ABD basını duyurdu! "Türkiye’nin KAAN’ı, F-35’in tahtına göz dikti"
Türkiye'nin yerli üretim beşinci nesil savaş uçağı KAAN, bu kez ABD merkezli Modern Diplomacy dergisinin radarına takıldı. Yayınlanan kapsamlı analizde, KAAN’ın teknik kapasitesi, yapay zekâ entegrasyonu ve uzun menzilli taarruz yetenekleriyle ABD’nin göz bebeği F-35’e ciddi bir rakip olarak öne çıktığı belirtildi. Raporda, “KAAN yalnızca bir savaş uçağı değil, Türkiye’nin savunma bağımsızlığının sembolü” ifadeleri yer aldı.
Türkiye’nin 5. nesil savaş uçağı KAAN, ABD merkezli Modern Diplomacy dergisinde yayımlanan analizde, yalnızca teknik özellikleriyle değil, küresel savunma denklemine etkisiyle de dikkat çekti.
Haberde KAAN’ın düşük radar izi, uzun menzil, yapay zeka entegrasyonu ve yüksek hassasiyetli taarruz kapasitesiyle ABD’nin F-35 savaş uçağına doğrudan rakip olduğu ileri sürüldü.
TÜRKİYE'NİN BAĞIMSIZ SAVUNMA VİZYONU
Modern Diplomacy analizinde, KAAN’ın yalnızca bir savaş uçağı değil, Türkiye’nin askerî egemenliğini tahkim etme hamlesi olarak öne çıktığı vurgulandı. 2016 yılında başlatılan Milli Muharip Uçak (TF-X) projesi, Türkiye’nin savunma alanında dışa bağımlılığını azaltma hedefinin bir parçası. Analizde yer alan bilgiye göre, Türkiye 2000’li yılların başında savunma ihtiyaçlarının %80’ini ithalatla karşılarken, bu oran günümüzde %20’lere kadar geriledi.
F-16'DAN KAAN'A GEÇİŞ: YENİ NESİL GÜÇ
Türkiye’nin KAAN’ı, mevcut F-16 filosunun yerini almak üzere geliştirildi. Ancak Modern Diplomacy, KAAN’ın kabiliyetlerinin sadece bu değişimle sınırlı olmadığını, sahip olduğu Mach 1.8 hız, yapay zeka destekli uçuş sistemleri ve gizlilik teknolojisi sayesinde ABD’nin F-35’ine alternatif olarak gösterildiğini aktardı.
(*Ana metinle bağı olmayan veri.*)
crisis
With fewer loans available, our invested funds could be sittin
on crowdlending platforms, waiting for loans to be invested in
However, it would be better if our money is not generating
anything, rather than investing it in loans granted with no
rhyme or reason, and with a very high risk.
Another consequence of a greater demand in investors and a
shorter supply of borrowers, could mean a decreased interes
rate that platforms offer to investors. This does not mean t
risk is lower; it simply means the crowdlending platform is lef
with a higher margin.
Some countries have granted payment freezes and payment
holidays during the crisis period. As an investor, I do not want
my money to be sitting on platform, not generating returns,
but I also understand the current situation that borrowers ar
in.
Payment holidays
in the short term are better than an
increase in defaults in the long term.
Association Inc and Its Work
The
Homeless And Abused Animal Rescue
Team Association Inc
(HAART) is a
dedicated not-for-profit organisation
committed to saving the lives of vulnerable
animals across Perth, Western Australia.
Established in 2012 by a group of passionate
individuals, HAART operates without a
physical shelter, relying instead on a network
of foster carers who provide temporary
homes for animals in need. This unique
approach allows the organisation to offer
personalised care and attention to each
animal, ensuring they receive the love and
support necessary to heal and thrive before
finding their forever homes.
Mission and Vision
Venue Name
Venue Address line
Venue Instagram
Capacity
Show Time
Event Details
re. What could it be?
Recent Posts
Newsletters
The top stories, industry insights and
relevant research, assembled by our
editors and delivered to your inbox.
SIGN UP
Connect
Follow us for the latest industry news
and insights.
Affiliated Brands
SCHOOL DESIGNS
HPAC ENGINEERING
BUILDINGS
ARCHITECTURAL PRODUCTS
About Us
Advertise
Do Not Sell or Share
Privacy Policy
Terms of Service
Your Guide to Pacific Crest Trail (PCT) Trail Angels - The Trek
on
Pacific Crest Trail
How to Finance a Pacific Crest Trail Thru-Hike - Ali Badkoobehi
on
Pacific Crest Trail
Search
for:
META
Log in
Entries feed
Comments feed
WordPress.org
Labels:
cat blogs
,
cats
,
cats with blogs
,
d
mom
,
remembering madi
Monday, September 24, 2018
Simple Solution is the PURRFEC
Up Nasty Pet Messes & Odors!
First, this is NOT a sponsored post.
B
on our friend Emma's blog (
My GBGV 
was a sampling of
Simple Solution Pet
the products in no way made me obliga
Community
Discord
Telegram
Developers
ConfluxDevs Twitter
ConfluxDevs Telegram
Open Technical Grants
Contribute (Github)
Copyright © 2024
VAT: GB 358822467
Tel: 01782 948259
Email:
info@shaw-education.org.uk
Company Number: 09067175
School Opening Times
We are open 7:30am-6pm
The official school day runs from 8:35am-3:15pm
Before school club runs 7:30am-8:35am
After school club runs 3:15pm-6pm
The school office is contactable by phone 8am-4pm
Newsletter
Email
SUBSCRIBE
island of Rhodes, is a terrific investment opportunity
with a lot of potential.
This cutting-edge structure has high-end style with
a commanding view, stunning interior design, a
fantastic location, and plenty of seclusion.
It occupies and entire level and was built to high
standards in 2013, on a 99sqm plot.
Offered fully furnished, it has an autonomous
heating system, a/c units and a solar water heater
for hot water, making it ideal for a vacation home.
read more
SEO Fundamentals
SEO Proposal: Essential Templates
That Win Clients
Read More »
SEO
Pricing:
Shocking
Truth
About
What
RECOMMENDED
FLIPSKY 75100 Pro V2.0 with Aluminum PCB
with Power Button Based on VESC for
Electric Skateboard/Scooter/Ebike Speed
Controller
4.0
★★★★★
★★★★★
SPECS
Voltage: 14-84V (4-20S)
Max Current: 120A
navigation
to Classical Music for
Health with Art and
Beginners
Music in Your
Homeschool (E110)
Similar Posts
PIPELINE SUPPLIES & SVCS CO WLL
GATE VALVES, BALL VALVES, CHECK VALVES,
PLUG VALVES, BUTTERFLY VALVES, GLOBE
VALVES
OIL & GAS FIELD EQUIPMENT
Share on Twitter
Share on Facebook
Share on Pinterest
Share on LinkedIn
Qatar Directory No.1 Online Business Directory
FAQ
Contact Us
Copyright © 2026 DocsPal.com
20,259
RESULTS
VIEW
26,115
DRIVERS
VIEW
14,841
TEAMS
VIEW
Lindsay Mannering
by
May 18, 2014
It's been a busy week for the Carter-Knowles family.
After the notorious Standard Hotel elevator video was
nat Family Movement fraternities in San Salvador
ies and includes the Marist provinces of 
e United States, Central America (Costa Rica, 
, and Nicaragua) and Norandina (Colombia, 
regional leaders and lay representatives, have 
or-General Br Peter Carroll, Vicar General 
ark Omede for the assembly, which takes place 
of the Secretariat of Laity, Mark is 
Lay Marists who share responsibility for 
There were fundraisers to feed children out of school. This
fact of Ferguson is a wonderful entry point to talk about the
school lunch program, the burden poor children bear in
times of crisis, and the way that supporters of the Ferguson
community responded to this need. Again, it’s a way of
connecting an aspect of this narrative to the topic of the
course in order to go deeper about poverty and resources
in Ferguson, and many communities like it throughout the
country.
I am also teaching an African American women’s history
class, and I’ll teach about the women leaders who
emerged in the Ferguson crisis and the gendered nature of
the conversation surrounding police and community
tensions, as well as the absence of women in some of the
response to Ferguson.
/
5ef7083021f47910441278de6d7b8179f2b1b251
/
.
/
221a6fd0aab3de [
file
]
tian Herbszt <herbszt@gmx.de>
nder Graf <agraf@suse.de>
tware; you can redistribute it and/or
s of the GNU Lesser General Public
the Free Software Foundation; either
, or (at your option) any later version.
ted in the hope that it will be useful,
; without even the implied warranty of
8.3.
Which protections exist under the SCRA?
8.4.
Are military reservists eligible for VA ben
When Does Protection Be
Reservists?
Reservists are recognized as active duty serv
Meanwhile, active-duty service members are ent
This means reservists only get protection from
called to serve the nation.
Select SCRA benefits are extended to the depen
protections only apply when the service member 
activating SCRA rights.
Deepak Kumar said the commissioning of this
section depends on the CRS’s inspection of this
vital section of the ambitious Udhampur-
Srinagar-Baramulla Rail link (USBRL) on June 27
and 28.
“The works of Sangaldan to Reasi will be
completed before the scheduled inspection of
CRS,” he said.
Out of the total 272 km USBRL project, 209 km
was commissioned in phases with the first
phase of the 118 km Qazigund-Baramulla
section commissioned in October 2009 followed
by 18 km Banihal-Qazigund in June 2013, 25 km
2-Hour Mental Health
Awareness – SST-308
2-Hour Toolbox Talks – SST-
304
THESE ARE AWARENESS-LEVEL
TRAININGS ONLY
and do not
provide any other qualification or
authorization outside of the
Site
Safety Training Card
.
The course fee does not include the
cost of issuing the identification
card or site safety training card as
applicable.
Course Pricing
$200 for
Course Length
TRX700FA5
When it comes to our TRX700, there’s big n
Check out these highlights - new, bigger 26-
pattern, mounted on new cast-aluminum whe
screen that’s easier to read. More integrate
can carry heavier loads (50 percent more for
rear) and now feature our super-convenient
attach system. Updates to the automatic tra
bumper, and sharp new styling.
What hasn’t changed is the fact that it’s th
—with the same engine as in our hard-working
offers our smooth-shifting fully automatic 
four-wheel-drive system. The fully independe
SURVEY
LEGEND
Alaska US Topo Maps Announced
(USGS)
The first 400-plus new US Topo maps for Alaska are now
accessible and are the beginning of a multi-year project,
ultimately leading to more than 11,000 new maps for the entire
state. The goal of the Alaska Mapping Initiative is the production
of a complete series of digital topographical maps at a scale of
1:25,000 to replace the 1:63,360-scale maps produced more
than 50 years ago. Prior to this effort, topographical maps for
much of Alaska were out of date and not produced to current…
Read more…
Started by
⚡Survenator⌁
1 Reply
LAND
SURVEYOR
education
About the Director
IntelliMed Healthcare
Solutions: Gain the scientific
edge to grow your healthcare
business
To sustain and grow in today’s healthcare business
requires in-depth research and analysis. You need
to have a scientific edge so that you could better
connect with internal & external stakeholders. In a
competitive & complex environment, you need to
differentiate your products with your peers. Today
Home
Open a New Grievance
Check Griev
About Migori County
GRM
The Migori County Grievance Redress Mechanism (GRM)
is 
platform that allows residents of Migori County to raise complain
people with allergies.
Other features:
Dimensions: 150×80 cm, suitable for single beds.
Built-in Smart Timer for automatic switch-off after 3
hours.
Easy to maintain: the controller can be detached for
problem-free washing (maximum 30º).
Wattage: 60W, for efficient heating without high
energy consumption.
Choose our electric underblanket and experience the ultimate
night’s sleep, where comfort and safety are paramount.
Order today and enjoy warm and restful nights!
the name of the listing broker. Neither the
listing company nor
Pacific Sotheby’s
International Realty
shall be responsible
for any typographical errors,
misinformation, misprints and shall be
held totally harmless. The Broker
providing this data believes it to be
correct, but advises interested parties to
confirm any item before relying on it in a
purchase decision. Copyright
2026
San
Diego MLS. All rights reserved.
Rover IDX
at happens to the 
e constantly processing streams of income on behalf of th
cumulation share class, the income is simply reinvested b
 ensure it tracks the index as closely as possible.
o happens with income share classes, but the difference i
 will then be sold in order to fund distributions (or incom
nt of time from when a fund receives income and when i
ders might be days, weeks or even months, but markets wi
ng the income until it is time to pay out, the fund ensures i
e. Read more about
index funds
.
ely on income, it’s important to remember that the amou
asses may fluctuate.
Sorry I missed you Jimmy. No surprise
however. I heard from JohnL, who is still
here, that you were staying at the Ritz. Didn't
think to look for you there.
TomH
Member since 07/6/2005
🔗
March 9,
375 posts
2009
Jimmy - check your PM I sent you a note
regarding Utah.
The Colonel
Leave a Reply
ORTA DOĞU VE ASYA'DAN STRATEJİK İLGİ
KAAN projesine yönelik uluslararası ilgiden de söz edilen analizde, özellikle Suudi Arabistan, Birleşik Arap Emirlikleri (BAE), Pakistan ve Endonezya gibi ülkelerin projeye ortak olma ya da uçakları tedarik etme yönünde girişimlerde bulunduğu belirtildi.
Suudi Arabistan'ın KAAN'a ilgisinin arkasında, ABD’nin F-35 konusundaki kısıtlamaları yer alırken, Pakistan ile Türkiye’nin KAAN üretimi için ortak fabrika kurma kararı dikkat çekti. Endonezya Devlet Başkanı Prabowo Subianto ise Nisan 2025’te yaptığı açıklamada, Türkiye ile bu alanda iş birliği yapmak istediklerini kamuoyuna duyurmuştu.
NATO İÇİNDE YENİ BİR SAVUNMA AKTÖRÜ
Raporda, Türkiye’nin NATO üyesi olmasına rağmen kendi yolunu çizen bir savunma stratejisi geliştirdiği ifade ediliyor. KAAN üzerinden Türkiye'nin, ABD'nin askeri ambargo uyguladığı ya da ihracat lisansı vermediği ülkelere alternatif sağlayabileceği, bu yönüyle küresel dengeleri etkileyebileceği yorumuna yer verildi. KAAN’ın, sadece bir platform değil, küresel düzeyde bir jeopolitik güç çarpanı olduğunun altı çizildi.
"İSLAM DÜNYASINDA SAVUNMA İŞ BİRLİĞİ"
Analizin dikkat çeken bölümlerinden biri de KAAN’ın, İslam dünyasında ortak teknoloji ve üretim iş birliklerini tetikleyebilecek potansiyeline odaklanıyor.
Ortadoğu ve Güney Asya'daki Müslüman çoğunluklu ülkelerin Türkiye’nin liderliğinde KAAN çevresinde buluşma ihtimali, daha önce başarısız kalan kolektif savunma çabaları için yeni bir fırsat penceresi olarak değerlendirilmekte.
Yazıda, "KAAN, sadece teknik kapasitesiyle değil, Türkiye’nin savunma sanayiisindeki ilerlemesinin de bir yansıması" denildi.